Приблизившись к часовому, он сказал ему по-немецки:
– Мне срочно в штаб, – и, не дав тому произнести слово, левой рукой зажал ему рот, правой нанес удар ножом в грудь.
Осторожно опустив часового на землю, Растокин, а за ним Карпунин вошли в штаб. В первой комнате никого не было, из второй, дверь в которую была чуть приоткрыта, доносились приглушенные голоса.
Распахнув дверь, Растокин увидел за столом двух склонившихся над картой офицеров, третий говорил по телефону. Короткой очередью он уложил говорившего по телефону немца, направил автомат на растерявшихся офицеров, крикнул:
– Хенде хох!
Один из них успел выхватить из кобуры пистолет, но тут же был сражен автоматной очередью. Второй кинулся за перегородку, его настиг Карпунин, ударом автомата свалил на пол. Связав ему руки ремнем, Карпунин снял висевшее на стене полотенце, сделал из него кляп, засунул офицеру в рот.

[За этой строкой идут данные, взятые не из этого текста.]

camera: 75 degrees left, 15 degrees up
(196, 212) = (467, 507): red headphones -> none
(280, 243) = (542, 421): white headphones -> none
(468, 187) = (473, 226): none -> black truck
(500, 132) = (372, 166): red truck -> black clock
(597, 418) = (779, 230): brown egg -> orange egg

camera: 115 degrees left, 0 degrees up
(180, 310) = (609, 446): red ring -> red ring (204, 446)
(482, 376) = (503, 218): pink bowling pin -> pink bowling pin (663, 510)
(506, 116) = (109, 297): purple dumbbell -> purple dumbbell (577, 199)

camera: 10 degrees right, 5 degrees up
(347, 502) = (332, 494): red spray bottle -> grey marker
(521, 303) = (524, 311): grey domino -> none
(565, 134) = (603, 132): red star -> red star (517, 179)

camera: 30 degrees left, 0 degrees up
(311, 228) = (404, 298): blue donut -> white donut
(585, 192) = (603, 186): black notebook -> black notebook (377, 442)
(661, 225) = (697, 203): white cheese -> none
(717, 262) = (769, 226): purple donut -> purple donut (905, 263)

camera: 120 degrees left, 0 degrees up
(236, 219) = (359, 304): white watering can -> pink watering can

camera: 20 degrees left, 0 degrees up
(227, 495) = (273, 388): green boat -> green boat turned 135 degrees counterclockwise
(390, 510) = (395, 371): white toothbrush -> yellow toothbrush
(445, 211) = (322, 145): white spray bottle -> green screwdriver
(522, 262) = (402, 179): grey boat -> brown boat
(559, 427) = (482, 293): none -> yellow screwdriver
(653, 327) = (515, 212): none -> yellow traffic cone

Тем временем Растокин свернул лежавшие на столе карты, вытащил из открытого сейфа бумаги, положил в карман. Подняв с пола офицера, они направились к выходу. Первым шел Растокин, за ним офицер, позади – Карпунин.
Выходя из штаба, Растокин заметил, что часового на месте не было.
«Значит, остался жив, спрятался», – затревожился он.
За углом дома раздалась автоматная очередь.
– Иван, бегом! – приказал Растокин и потянул за ремень упиравшегося офицера.
Карпунин поддал немцу сзади автоматом, и тот побежал быстрее.
Между тем в селе поднялась тревога, послышались немецкие голоса.
Подбежав к речке, Растокин толкнул под откос офицера, спустился сам.
«Лишь бы перебраться на ту сторону, там, в болотах, нас не найдут», – лихорадочно думал Растокин и торопил немца.
До воды оставалось метров пять, в это время с берега ударили из автоматов.
– Прикрывай, Иван! – крикнул Растокин, а сам все тянул офицера к речке.
Карпунин присел на корточки, дал длинную очередь. С горки полетели гранаты, осколки с визгом распарывали воздух. Один из них угодил Карпунину в грудь. Жгучая боль пронзила тело. Он ткнулся лицом в песок.
– Стреляй, Иван! Стреляй! – слышал он голос, который казался ему чужим и далеким.